# Beach to be us



## Eleanor's Mom (Nov 6, 2009)

Please keep the pictures coming. I love seeing their faces as they run.


----------



## tippykayak (Oct 27, 2008)

I love that they have that much fun.


----------



## Abbydabbydo (Jan 31, 2007)

Excellent photos, handsome boys!


----------



## Murphysmom (Nov 2, 2009)

Just awesome!


----------



## Mad's Mom (Oct 28, 2008)

Great photos, and very happy handsome boys. I so love to see your photos and those two living life to the fullest.


----------



## gold'nchocolate (May 31, 2005)

Great pictures of the boys!!! I especially love the last one of Oakly with his tongue hanging out :---that is pure joy that I see.


----------



## EvilNessCroft (Feb 17, 2009)

Awesome shots! Ahah!

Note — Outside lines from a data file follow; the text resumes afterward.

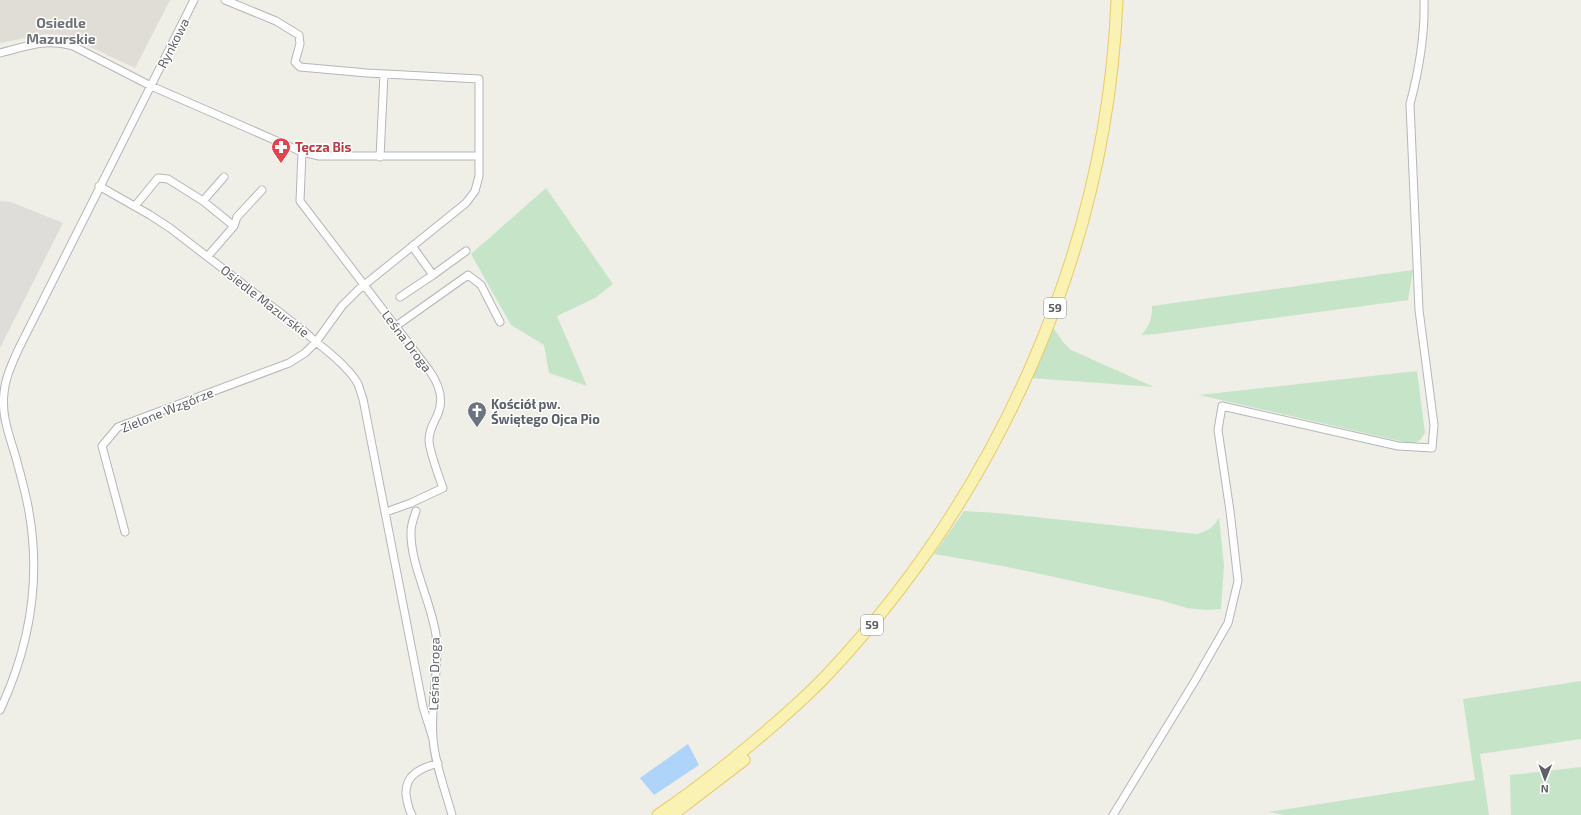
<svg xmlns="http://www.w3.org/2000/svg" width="1581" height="815" viewBox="0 0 1581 815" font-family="'Exo 2',sans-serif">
<rect width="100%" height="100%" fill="#efeee7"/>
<path fill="#deddd9" d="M0 201 11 202 63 223 0 348Z"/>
<path fill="#dfddd5" d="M0 0H170L135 68 65 35 45 34 0 43Z"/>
<path fill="#c6e5c8" d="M546 188 613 284 595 298 557 316 587 386 549 373 544 345 511 325 471 254Z
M1413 270 1408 300 1156 334 1141 335C1150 326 1152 318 1152 306Z
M1052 326 1063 342 1071 350 1154 387 1031 378Z
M1417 371 1425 433 1420 440 1413 444 1199 395Z
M964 511 997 513 1197 534C1207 531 1213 528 1219 518L1224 565 1221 609 1206 610 1187 608 1160 600 1003 566 934 554Z
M1581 681V739L1480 754 1489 815H1285L1268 812 1475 780 1463 699Z
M1581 767V815H1511L1510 775Z"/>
<path fill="#aed4f9" d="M688 744 699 765 654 795 640 778Z"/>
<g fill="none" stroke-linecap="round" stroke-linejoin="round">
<g stroke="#b4b6ba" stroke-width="9">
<path id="minor" d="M0 53C27 46 46 38 73 46L151 86 302 152 319 156H479
M302 152 300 201 429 370C439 384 445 399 437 416 433 424 429 431 429 440 429 450 439 477 443 488L411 503 386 512
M380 157 384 74
M99 186 150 215 170 228 304 331 316 342 342 306 358 290 466 203 475 191 479 176V79L367 73 300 67 295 62 300 44 299 35 276 21 225 0
M203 201 224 177
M135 206 158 178 168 179 203 201 234 226 208 256
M234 226 237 217 262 190
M433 275 466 251
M400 297 433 275 412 246
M396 326 468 275 481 285 500 322
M416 511C414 517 411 525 411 531 410 564 431 601 436 635 440 668 430 704 433 738 434 761 446 793 452 815
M125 532 102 446 118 427 289 363 305 353 316 342C329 352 350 369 358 384 360 389 361 394 363 399L423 707 433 739
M0 710C29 648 41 580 29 512 26 494 21 476 16 458 10 437 1 416 4 393 5 378 12 364 18 350L194 0
M412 815C408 809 407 801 406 794 405 774 422 768 438 763
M1113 815 1196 679 1228 623 1238 581 1230 511 1218 430 1222 406 1398 446 1432 448 1434 425 1419 310 1410 104C1419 70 1425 35 1424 0"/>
</g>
<g stroke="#e7cb68" stroke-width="13">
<path id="primary" d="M658 815C700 787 739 755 777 722 794 707 811 692 827 675 998 493 1107 251 1117 0
M672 815 744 760"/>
</g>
<use href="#minor" stroke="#fff" stroke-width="7"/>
<use href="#primary" stroke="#f9f2b3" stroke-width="11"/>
</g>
<defs>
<g id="pharmacy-pin" transform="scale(1)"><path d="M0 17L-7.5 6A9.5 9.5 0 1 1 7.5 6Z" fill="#e0444e" stroke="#fff"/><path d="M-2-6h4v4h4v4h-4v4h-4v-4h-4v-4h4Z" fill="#fff"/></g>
<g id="church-pin" transform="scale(1)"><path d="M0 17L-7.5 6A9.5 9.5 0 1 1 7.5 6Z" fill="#6b7280" stroke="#fff"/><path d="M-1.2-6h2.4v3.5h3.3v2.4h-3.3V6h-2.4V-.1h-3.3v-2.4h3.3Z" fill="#fff"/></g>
</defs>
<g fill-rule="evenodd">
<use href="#pharmacy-pin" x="281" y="147"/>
<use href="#church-pin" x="477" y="411"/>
</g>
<g text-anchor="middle" stroke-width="3" stroke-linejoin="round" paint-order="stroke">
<g fill="#fff" stroke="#8f9094" stroke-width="1">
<rect x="1044" y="298" width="22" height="20" rx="3"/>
<rect x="861" y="615" width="22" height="20" rx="3"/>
</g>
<g font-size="12" font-weight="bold" fill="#5f6166">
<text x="1055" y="312">59</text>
<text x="872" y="629">59</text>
</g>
<g font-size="13" fill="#5f6166" stroke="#fff">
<text transform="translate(173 43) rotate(-63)" y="5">Rynkowa</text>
<text transform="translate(265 301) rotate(38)" y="5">Osiedle Mazurskie</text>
<text transform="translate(407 341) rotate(53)" y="5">Leśna Droga</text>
<text transform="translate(167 410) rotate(-22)" y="5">Zielone Wzgórze</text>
<text transform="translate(434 674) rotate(-89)" y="5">Leśna Droga</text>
</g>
<g font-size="13" font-weight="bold" fill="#be3a42" stroke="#fff" text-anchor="start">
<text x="295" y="152">Tęcza Bis</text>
</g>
<g font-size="13" font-weight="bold" fill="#5b616d" stroke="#fff" text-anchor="start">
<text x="491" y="409">Kościół pw.<tspan x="491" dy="15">Świętego Ojca Pio</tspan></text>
</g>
<g font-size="14" font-weight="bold" fill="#707378" stroke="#fff">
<text x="61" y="28">Osiedle<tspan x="61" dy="16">Mazurskie</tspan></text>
</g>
</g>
<g transform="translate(1545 779) rotate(181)" stroke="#ffffff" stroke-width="3" paint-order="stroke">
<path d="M0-3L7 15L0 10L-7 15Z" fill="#5f6166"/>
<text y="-6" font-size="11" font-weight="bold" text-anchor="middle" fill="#5f6166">N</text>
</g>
</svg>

I love Oakly's crazy face on the last one!


----------



## olik (Apr 13, 2008)

awesome!!!!!


----------



## Griffyn'sMom (Mar 22, 2007)

:Love them! What joy! You are having a lot of fun with your boys and your new camera!:wavey:


----------



## Merlins mom (Jun 20, 2007)

Those pictures just make me smile. Your guys really had a good time! And the pictures are just awesome!


----------



## Alohaimee (Feb 15, 2009)

I LOVE seeing their happy faces!! Keep 'em coming!


----------



## Claire's Friend (Feb 26, 2007)

I love these pictures !!!! Keep em coming please !


----------



## Hudson (May 18, 2005)

Such great shots Rob and wonderful expressions of joy on their faces too.


----------



## Our3dogs (Apr 3, 2008)

Great pictures. How far is your drive to the beach?


----------



## S-Dog's Mom (Jan 9, 2009)

Lol do they ever stand still? Great pics!


----------



## cola3812 (Nov 29, 2009)

You can totally see the joy in their faces. As always - great shots!!!


----------



## Oaklys Dad (Dec 28, 2005)

Our3dogs said:


> Great pictures. How far is your drive to the beach?


This one is about a 30 minute drive there is another that is only about a five minute drive but is not plowed in the winter.


----------



## Elisabeth Kazup (Aug 23, 2008)

Ears flying, tongue lolling, flying paws. What fun!! You are such a good doggie dad. Those pups are living in a pot of jam! Thanks for sharing, I never get tired of seeing your pictures.


----------



## Adriennelane (Feb 13, 2008)

I think that bottom picture of Oakley is my favorite.


----------



## davebeech (Feb 11, 2006)

brilliant Rob, you should have got a dslr years ago !!


----------



## Miss Happy (Dec 22, 2007)

Your photos are good and the boys really enjoy their outings.


----------



## sameli102 (Aug 23, 2009)

your pictures are fantastic, great job on you focussing


----------



## dmsl (Jun 7, 2009)

Wow....that third pic should be a sticky for what to expect the zoomies to look like!!! Love the face!!!


----------



## sophiesadiehannah's mom (Feb 11, 2007)

I LOVE YOUR PICTURES, the boys are so very lucky they have a great area to run and play in.


----------



## Muddypaws (Apr 20, 2009)

Those are terrific pictures. They make me want to run with the dogs.


----------



## Nana-chan (Apr 28, 2009)

The last pic is amazing! Gorgeous shots


----------



## Jake'sDad (Oct 20, 2007)

Rob - You and Maureen have the action photo department pretty well overed with your dpggoes and new cameras. Please, keep up the good work.


----------



## Sammie's Mom (Mar 20, 2009)

Absolutely great pictures!!!!!!!!!!!


----------



## Hiroko (Oct 29, 2009)

I always wonder why goldens look so cool with snow! Anyways, pictures are awsome


----------